- WHAT IS NEEDED -
Return the lines below exactly as they appear, please, starting with the first and ending with the one that contains "although malicious miners".

- RECORD EXTRACTS -
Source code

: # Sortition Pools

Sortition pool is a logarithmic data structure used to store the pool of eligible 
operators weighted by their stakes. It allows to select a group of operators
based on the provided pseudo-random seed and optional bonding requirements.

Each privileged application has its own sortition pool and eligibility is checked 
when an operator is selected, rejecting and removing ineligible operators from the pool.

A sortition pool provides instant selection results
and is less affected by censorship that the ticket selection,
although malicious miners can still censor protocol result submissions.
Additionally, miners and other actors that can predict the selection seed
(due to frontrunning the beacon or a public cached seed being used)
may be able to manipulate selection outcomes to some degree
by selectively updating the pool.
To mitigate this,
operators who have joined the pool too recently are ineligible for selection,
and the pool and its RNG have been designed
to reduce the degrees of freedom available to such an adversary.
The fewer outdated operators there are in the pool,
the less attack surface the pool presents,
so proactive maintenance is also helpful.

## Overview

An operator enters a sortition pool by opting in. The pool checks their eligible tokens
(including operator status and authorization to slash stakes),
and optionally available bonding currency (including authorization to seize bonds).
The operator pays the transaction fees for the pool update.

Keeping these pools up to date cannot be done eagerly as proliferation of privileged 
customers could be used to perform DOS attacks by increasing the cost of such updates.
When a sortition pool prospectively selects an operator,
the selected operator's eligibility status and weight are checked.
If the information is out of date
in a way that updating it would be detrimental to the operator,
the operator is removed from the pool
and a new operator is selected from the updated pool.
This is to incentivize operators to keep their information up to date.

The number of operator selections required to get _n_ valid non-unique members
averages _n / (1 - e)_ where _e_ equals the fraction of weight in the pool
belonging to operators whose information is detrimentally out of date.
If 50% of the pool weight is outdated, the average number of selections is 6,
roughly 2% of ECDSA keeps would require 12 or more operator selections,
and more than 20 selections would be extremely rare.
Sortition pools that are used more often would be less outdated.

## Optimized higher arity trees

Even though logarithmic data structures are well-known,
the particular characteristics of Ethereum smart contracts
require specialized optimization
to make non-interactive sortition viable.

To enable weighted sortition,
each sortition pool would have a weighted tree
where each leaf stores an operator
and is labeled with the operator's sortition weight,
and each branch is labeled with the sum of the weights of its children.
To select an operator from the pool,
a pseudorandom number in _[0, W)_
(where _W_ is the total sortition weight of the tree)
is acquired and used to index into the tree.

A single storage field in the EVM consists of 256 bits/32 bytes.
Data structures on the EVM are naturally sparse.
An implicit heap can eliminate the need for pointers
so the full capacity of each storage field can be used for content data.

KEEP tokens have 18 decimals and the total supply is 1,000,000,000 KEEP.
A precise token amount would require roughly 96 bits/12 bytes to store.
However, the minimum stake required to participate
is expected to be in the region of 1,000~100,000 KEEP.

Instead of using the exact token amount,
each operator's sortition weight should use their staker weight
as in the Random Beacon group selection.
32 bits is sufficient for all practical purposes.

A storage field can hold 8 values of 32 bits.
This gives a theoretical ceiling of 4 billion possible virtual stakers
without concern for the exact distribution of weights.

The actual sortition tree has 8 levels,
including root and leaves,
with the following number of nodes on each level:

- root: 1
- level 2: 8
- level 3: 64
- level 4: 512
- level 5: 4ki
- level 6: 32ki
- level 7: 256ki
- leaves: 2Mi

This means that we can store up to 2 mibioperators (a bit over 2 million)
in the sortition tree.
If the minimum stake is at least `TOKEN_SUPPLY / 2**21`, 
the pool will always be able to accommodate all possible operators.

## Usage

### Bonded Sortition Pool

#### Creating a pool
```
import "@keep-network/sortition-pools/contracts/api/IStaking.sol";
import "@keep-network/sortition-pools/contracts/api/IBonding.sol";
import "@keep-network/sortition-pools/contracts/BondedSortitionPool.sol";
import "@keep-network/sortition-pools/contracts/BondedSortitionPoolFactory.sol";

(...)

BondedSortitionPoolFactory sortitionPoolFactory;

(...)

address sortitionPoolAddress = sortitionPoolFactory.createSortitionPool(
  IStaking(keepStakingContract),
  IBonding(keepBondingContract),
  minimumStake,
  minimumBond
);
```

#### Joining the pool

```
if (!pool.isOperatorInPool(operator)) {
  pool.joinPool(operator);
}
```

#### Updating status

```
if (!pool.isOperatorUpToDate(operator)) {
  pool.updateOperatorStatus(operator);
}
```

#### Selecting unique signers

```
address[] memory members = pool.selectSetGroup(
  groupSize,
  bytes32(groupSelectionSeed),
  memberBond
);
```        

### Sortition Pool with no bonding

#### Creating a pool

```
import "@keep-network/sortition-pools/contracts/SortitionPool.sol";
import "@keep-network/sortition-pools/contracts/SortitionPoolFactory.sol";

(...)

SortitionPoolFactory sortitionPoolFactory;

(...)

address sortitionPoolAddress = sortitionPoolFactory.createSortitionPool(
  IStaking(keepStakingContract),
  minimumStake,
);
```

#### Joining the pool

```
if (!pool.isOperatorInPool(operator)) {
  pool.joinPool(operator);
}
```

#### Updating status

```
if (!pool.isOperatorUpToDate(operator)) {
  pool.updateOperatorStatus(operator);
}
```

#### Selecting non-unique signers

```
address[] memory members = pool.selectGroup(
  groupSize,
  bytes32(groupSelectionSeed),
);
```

- RESULT OF THIS TASK -
Source code

: # Sortition Pools

Sortition pool is a logarithmic data structure used to store the pool of eligible 
operators weighted by their stakes. It allows to select a group of operators
based on the provided pseudo-random seed and optional bonding requirements.

Each privileged application has its own sortition pool and eligibility is checked 
when an operator is selected, rejecting and removing ineligible operators from the pool.

A sortition pool provides instant selection results
and is less affected by censorship that the ticket selection,
although malicious miners can still censor protocol result submissions.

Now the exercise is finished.